Company CEO Joe Duffy said Pulumi Neo adds a set of AI agents specifically trained to automate the management of IT infrastructure using data collected by Pulumi. In effect, Pulumi Neo adds a member to the DevOps team that understands dependencies, executes changes, monitors outcomes, and maintains compliance throughout the entire infrastructure lifecycle, he added.
Neo is designed to enable DevOps teams to launch short- or long-running tasks with approvals and interactive guidance provided in a way that adheres to the policies enforced by the Pulumi platform, said Duffy. It also provides a complete history of which tasks were automated to enable organizations to meet compliance requirements, he noted. In effect, Neo becomes a digital member of the platform engineering team, added Duffy.
Each DevOps team will need to decide for themselves to what degree to rely on AI agents to automate tasks. In the case of Neo, for example, DevOps teams can use it to simply generate optimization suggestions or alternatively autonomously perform tasks based on permissions that have been assigned.

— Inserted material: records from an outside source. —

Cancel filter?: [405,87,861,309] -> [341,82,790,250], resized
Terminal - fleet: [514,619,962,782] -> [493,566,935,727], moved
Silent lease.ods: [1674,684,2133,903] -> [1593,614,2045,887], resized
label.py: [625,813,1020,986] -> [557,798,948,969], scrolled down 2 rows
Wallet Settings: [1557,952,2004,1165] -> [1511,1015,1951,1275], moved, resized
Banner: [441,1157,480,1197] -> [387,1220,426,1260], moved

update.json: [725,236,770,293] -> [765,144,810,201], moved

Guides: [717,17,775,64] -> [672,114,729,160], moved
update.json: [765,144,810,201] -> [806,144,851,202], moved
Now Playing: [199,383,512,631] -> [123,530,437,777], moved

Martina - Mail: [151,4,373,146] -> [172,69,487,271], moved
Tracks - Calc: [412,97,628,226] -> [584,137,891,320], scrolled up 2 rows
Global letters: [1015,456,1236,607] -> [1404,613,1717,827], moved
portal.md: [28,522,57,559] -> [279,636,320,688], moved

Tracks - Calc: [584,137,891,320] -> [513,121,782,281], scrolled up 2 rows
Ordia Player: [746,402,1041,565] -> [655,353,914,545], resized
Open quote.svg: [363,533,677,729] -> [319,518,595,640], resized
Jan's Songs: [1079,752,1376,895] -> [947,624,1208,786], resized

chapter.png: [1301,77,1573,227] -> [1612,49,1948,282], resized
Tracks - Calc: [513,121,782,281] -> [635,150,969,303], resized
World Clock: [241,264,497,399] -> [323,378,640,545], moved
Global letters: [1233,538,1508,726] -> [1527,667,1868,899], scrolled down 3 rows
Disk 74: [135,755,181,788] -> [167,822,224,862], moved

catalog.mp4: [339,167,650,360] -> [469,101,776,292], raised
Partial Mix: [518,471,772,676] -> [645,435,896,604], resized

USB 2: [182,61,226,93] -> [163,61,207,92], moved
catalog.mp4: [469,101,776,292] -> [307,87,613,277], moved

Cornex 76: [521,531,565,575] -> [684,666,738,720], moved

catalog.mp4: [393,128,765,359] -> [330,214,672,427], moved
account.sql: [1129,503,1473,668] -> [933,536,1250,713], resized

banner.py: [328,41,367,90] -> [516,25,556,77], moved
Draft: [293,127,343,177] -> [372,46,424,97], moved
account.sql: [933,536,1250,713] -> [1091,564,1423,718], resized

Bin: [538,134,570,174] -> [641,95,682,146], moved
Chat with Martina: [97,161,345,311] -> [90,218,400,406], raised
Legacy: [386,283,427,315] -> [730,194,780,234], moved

Additionally, Neo will also analyze the underlying IT platforms being used to run certain classes of workloads, which may lead to it recommending, for example, that certain cloud-native application be migrated from Kubernetes to a simpler environment such as the Elastic Container Service (ECS) from Amazon Web Services (AWS).
Finally, Neo has also been included in the Model Context Protocol (MCP) server developed by Pulumi, which means AI coding tools can invoke it as well to create agentic AI workflows that conform to a set of best DevOps teams.
It’s not clear how rapidly DevOps teams are embracing AI agents to automate tasks, but as they do the overall level of toil encountered should continue to be reduced. Early adopters of Neo such as Werner Enterprises are, for example, reporting they reduced infrastructure provisioning time from three days to four hours while both maintaining SOC 2 compliance and enabling development teams to ship features 75 percent faster.
Hopefully, as AI agents become more pervasively employed the number of misconfigurations leading to cloud security incidents will decline. While application developers routinely use IaC tools to provision cloud platforms, they don’t always have the greatest appreciation for best DevSecOps practices, which can lead to ports through which data can be exfiltrated being left wide open.
Of course, it might be a while yet before DevOps engineers are completely comfortable with AI agents but given the volume of workloads that will need to be deployed in the AI era the need for those agents is already apparent. The issue, as always, is making sure that whatever winds up being automated can also be undone should, for whatever reason, the AI output being provided winds up being worse than the proverbial disease it was meant to cure.